§ Goal
Arrange the stretch of the listing from the line containing "name author: (Sw.) Willd." through the line containing "collector number: 2770" as a numbered list, omitting blank lines.

§ Record list

:::

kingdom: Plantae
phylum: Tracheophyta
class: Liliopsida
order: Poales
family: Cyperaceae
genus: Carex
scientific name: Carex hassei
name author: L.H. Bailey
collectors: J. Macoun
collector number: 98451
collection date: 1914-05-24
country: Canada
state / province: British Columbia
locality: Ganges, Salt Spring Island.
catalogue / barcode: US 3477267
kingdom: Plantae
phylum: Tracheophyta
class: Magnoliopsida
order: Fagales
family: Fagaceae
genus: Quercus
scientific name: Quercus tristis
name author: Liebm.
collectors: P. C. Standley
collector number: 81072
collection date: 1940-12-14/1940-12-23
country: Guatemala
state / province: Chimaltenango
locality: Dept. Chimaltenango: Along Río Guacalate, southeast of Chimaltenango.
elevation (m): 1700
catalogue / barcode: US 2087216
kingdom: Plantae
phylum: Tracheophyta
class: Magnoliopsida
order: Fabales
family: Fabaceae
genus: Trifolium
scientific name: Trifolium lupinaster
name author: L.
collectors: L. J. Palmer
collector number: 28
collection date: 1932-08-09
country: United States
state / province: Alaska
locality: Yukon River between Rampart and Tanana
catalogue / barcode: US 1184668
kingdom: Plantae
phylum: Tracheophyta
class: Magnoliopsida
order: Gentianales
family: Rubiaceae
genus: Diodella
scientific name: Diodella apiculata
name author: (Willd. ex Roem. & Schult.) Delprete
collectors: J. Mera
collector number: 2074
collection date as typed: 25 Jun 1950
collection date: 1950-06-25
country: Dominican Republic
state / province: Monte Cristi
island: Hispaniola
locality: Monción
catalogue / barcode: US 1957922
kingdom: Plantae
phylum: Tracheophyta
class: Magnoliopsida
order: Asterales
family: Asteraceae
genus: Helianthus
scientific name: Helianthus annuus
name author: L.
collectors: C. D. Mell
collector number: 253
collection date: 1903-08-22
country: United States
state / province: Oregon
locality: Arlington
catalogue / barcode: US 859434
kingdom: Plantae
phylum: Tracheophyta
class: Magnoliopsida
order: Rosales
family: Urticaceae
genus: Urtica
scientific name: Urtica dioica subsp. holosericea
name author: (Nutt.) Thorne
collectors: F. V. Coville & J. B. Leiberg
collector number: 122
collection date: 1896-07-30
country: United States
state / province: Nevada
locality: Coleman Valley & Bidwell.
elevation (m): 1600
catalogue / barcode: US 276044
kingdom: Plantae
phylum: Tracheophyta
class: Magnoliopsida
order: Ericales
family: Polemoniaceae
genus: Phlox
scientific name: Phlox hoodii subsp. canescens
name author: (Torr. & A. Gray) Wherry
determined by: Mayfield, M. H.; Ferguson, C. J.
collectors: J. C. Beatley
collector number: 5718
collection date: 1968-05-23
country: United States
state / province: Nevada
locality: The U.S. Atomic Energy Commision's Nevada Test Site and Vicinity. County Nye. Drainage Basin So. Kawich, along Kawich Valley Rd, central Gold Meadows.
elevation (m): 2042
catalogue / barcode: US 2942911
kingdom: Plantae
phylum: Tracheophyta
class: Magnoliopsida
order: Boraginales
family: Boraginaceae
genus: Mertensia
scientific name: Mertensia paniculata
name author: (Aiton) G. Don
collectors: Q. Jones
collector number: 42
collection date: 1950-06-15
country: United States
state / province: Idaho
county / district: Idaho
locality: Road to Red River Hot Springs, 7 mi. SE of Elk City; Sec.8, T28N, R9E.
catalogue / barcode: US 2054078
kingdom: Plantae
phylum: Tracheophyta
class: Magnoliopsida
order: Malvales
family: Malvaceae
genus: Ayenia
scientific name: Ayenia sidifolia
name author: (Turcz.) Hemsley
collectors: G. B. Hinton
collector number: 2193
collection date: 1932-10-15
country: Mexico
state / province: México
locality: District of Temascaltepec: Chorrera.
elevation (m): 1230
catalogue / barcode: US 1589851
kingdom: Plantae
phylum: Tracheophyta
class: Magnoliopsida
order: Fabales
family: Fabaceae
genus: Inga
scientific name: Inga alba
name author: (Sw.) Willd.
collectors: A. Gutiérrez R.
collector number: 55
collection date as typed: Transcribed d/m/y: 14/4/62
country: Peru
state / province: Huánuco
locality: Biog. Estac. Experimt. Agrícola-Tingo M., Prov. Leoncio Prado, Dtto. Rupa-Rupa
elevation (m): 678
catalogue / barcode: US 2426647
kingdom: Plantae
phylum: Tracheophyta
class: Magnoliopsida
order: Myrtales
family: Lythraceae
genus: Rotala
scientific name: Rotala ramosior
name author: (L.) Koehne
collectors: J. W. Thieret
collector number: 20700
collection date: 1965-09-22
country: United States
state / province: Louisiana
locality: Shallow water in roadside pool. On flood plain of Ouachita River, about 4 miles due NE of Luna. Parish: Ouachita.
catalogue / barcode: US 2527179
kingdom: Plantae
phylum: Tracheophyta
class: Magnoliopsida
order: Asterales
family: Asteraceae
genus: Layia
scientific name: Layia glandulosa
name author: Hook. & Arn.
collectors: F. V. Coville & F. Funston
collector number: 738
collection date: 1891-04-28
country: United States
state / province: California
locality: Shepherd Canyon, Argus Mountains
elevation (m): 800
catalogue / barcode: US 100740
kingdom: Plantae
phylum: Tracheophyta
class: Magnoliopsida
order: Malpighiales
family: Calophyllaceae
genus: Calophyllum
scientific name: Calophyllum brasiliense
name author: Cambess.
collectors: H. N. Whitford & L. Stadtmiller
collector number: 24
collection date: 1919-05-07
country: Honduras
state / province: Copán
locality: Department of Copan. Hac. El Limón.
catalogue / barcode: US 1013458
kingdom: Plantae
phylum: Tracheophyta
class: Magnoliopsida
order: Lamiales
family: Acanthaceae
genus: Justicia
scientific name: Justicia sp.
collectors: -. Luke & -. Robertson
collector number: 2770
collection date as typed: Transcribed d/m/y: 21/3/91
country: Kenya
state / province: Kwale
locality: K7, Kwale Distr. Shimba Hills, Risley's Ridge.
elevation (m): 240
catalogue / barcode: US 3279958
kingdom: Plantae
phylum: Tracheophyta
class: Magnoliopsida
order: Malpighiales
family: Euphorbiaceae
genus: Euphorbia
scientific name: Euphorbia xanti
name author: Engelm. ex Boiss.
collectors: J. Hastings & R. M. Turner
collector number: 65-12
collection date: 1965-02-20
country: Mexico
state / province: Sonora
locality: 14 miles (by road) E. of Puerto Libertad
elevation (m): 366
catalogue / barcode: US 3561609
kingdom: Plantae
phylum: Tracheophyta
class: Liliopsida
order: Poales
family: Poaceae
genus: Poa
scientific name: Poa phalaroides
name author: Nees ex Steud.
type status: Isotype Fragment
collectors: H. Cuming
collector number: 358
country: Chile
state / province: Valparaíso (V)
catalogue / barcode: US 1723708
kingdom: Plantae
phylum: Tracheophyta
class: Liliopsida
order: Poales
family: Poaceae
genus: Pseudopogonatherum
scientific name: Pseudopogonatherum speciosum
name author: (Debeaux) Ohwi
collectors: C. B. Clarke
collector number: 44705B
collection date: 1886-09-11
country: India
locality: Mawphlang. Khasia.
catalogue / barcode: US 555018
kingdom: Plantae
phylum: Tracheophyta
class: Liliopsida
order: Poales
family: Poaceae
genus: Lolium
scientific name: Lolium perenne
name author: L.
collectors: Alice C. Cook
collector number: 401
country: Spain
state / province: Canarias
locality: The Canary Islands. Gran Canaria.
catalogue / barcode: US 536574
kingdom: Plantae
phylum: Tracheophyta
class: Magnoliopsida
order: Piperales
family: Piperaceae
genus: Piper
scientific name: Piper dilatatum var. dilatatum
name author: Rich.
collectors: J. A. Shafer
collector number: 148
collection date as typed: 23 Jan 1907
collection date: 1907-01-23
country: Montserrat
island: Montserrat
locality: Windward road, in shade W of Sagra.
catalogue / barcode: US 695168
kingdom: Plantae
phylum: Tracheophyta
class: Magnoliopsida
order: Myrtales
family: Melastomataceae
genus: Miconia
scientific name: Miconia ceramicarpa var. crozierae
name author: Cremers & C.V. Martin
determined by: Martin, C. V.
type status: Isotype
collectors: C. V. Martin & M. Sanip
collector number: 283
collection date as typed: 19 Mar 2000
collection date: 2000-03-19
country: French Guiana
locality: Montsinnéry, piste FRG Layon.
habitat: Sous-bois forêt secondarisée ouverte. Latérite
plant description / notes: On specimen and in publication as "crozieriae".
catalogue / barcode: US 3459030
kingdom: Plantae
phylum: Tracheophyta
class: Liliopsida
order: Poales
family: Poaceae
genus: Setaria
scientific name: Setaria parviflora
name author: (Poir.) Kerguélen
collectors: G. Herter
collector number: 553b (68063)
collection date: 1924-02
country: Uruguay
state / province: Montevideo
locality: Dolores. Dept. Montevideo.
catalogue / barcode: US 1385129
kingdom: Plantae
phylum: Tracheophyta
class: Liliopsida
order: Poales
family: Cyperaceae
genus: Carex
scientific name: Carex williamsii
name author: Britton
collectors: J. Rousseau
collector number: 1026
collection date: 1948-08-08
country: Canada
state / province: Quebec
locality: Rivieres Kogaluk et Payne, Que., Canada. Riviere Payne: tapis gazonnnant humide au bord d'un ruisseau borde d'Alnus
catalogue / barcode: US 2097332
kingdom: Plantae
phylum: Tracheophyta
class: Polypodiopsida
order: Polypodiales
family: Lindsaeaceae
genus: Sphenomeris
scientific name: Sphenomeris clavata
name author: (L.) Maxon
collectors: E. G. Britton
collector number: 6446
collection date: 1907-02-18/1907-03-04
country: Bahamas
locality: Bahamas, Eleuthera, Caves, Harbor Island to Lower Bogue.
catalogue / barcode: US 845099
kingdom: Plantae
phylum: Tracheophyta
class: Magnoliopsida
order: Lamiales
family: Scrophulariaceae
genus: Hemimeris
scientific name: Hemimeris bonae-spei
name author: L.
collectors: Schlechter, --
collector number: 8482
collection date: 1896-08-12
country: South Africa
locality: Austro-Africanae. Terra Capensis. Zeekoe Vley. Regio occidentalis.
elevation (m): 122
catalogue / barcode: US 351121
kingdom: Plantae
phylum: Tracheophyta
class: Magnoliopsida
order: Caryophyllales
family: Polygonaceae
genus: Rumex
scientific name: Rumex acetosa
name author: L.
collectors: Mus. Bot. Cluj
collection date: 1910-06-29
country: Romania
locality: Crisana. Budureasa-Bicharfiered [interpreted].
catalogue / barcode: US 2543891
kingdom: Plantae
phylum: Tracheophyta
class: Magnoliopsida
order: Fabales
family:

:::

§ Answer to the problem
1. name author: (Sw.) Willd.
2. collectors: A. Gutiérrez R.
3. collector number: 55
4. collection date as typed: Transcribed d/m/y: 14/4/62
5. country: Peru
6. state / province: Huánuco
7. locality: Biog. Estac. Experimt. Agrícola-Tingo M., Prov. Leoncio Prado, Dtto. Rupa-Rupa
8. elevation (m): 678
9. catalogue / barcode: US 2426647
10. kingdom: Plantae
11. phylum: Tracheophyta
12. class: Magnoliopsida
13. order: Myrtales
14. family: Lythraceae
15. genus: Rotala
16. scientific name: Rotala ramosior
17. name author: (L.) Koehne
18. collectors: J. W. Thieret
19. collector number: 20700
20. collection date: 1965-09-22
21. country: United States
22. state / province: Louisiana
23. locality: Shallow water in roadside pool. On flood plain of Ouachita River, about 4 miles due NE of Luna. Parish: Ouachita.
24. catalogue / barcode: US 2527179
25. kingdom: Plantae
26. phylum: Tracheophyta
27. class: Magnoliopsida
28. order: Asterales
29. family: Asteraceae
30. genus: Layia
31. scientific name: Layia glandulosa
32. name author: Hook. & Arn.
33. collectors: F. V. Coville & F. Funston
34. collector number: 738
35. collection date: 1891-04-28
36. country: United States
37. state / province: California
38. locality: Shepherd Canyon, Argus Mountains
39. elevation (m): 800
40. catalogue / barcode: US 100740
41. kingdom: Plantae
42. phylum: Tracheophyta
43. class: Magnoliopsida
44. order: Malpighiales
45. family: Calophyllaceae
46. genus: Calophyllum
47. scientific name: Calophyllum brasiliense
48. name author: Cambess.
49. collectors: H. N. Whitford & L. Stadtmiller
50. collector number: 24
51. collection date: 1919-05-07
52. country: Honduras
53. state / province: Copán
54. locality: Department of Copan. Hac. El Limón.
55. catalogue / barcode: US 1013458
56. kingdom: Plantae
57. phylum: Tracheophyta
58. class: Magnoliopsida
59. order: Lamiales
60. family: Acanthaceae
61. genus: Justicia
62. scientific name: Justicia sp.
63. collectors: -. Luke & -. Robertson
64. collector number: 2770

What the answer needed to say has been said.